Çok Sevgili Aziz Büyüğümüz ve Çok Değerli Site Dostları,
Sizleri, sonsuz hayırlar ve güzelliklerin üzerinize olması dileğiyle bir kez daha selamlıyor ve sayın büyüğümüzün yıllar evvel kaleme alınmış dört bölümlük bir köşe yazısının ilk bölümü ile başbaşa bırakıyorum.
Selam, saygı ve sevgilerle hoşçakalın...
Çiğdem Seçkin Gürel
Hoşgörü (1)
Sevgi, saygı ve hoşgörü birbirini tamamlayan, bütünleyen, hayatı yaşanmaya değer kılan üç ana unsurdur. Bir sacayağı gibidir. Ama bana sorsanız, en önemlisi hangisi diye, “hoşgörüdür” derim. Hayatta kusursuz, noksansız, hatasız insan yoktur. Hepimizin, tek istisna olmadan hepimizin, zayıf tarafları vardır. Ya tamamlanacak eksik taraflarımız ya da törpülenmesi gereken sivriliklerimiz vardır. İşte o zaman hoşgörü imdâda yetişir. Hoşgörü ile birbirimizi sevebilir, sayabiliriz. Kabul edebiliriz.
Batıda hoşgörü hakkında binlerce kitap yazılmış, konu her yönü ile didik didik edilmiş, araştırılmış, incelenmiş ama yine de sağlam bir temele oturtulamamış. Yıllarca o kitapların bir kısmını okudum. Ama yine de aradığımı bulamadım. Bu işi dünya kültür tarihinde en iyi halleden Yunus olmuş, bana kalırsa. Öyle bir söz söylemiş ki, meseleyi kökünden hallediyor. Ne demiş Yunus: “Yaradılanı hoşgör, Yaradandan ötürü”. “Neden hoşgörülü olmalıyız, mecbur muyum ben?” sorularına kimse doğru dürüst bir cevap getiremedi. Ama Yunus, büyük Yunus, bu soruyu öyle bir cevaplandırıyor ki, diyecek söz kalmıyor. İnsan Yunus’un mısraını okuyunca, tatmin oluyor, “Evet,” diyor, “ben insansam eğer, hoşgörülü olmaya mecburum”.

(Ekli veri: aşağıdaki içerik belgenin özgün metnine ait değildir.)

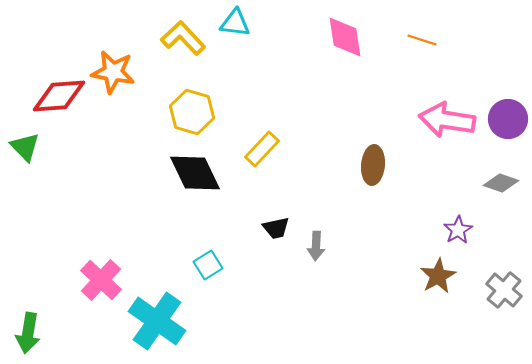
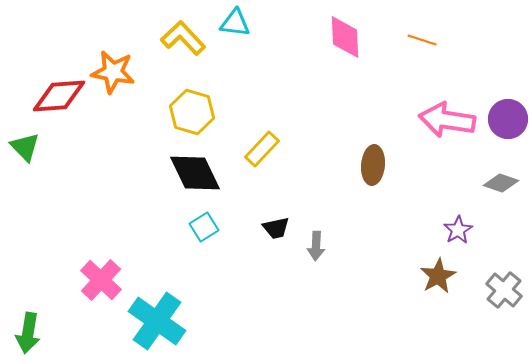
pink diamond: rotated 6 degrees clockwise
cyan square: moved 4 px left, 38 px up
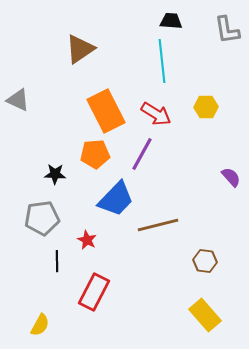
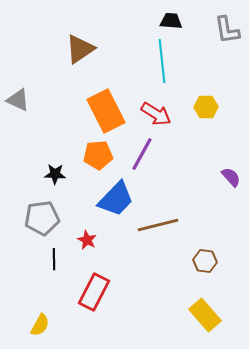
orange pentagon: moved 3 px right, 1 px down
black line: moved 3 px left, 2 px up
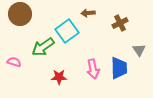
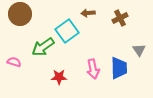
brown cross: moved 5 px up
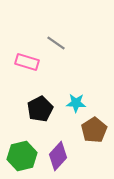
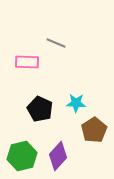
gray line: rotated 12 degrees counterclockwise
pink rectangle: rotated 15 degrees counterclockwise
black pentagon: rotated 20 degrees counterclockwise
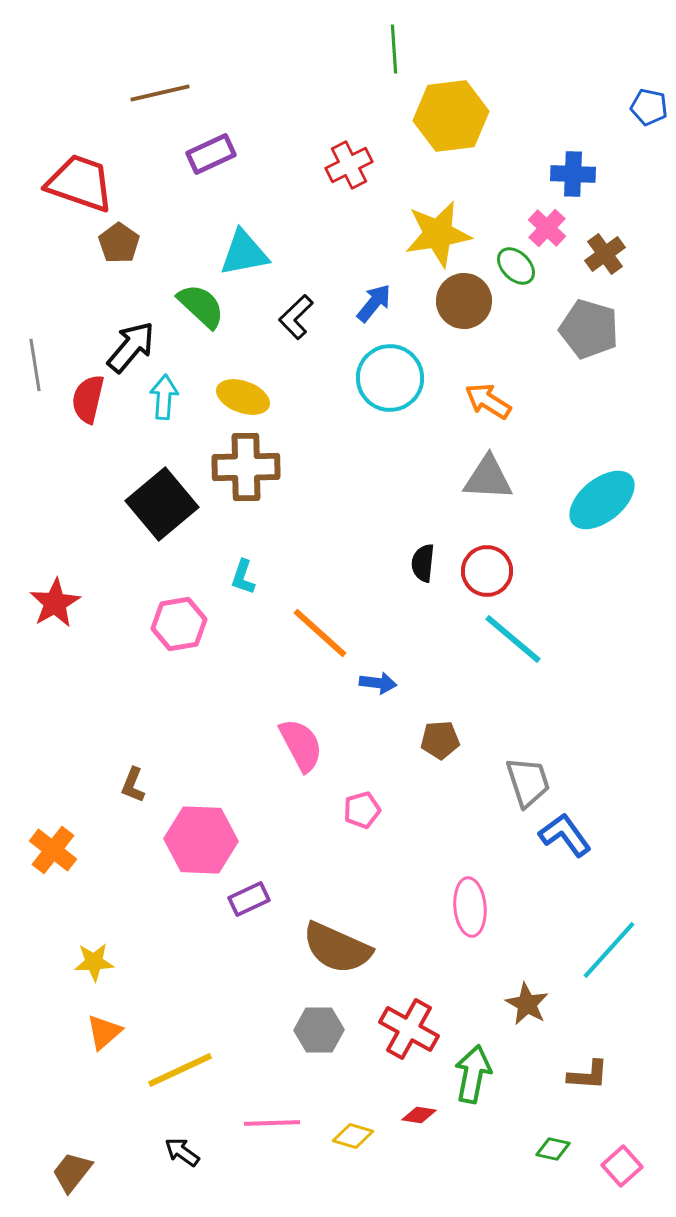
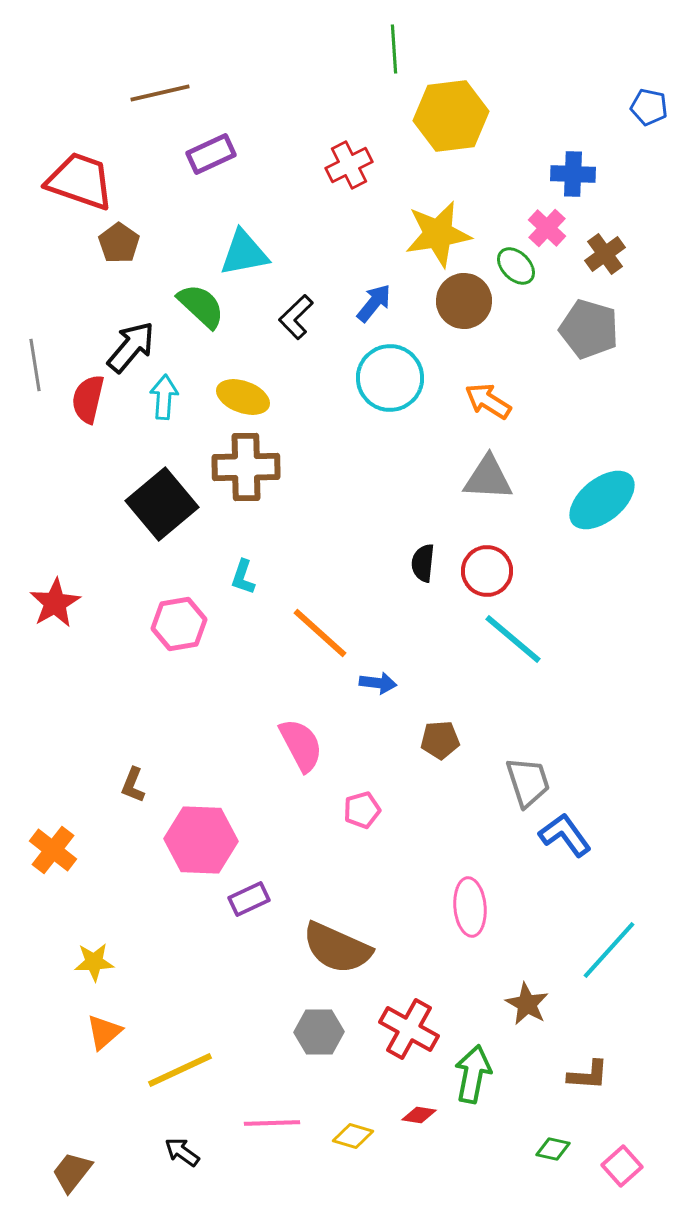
red trapezoid at (80, 183): moved 2 px up
gray hexagon at (319, 1030): moved 2 px down
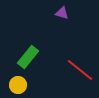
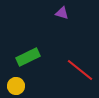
green rectangle: rotated 25 degrees clockwise
yellow circle: moved 2 px left, 1 px down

Tasavvufta bir söz vardır: “Allah, Allah’lığını kimseye vermez.” diye. Tam kâmil, noksansız ve her şeyden münezzeh olmak, yalnız Allah’a mahsus bir sıfattır. Biz insanız, kuluz, noksanız, kusurluyuz. El açıp dualar ediyoruz: “Kulluk edemedim, affına geldim.” diye. Birbirimizi ancak hoşgörü ile benimser, kabul ederiz. Hatalı, kusurlu, bazı yönleriyle sivri, bazı yönleriyle noksan bir varlığı ancak, “Yaradılanı hoşgör, Yaradandan ötürü” diyerek sevebiliriz. Hoşgörünün olmadığı yerde sevgi de yoktur, saygı da. Yunus, “Taş gönülden ne biter” diye sorar. Tabii hiçbir şey. Önemli olan o taş gibi gönlü, o ipek gibi olan insan gönlünü, sevginin, saygının, hoşgörünün çiçeklendiği bir mübarek mekân haline getirebilmektir. O zaman “ben” gider, “sen” kalır. Nefsin egemenliği yıkılır. Yerini aşk alır, ihlâs alır, şefkat, merhamet ve hizmet heyecanı alır.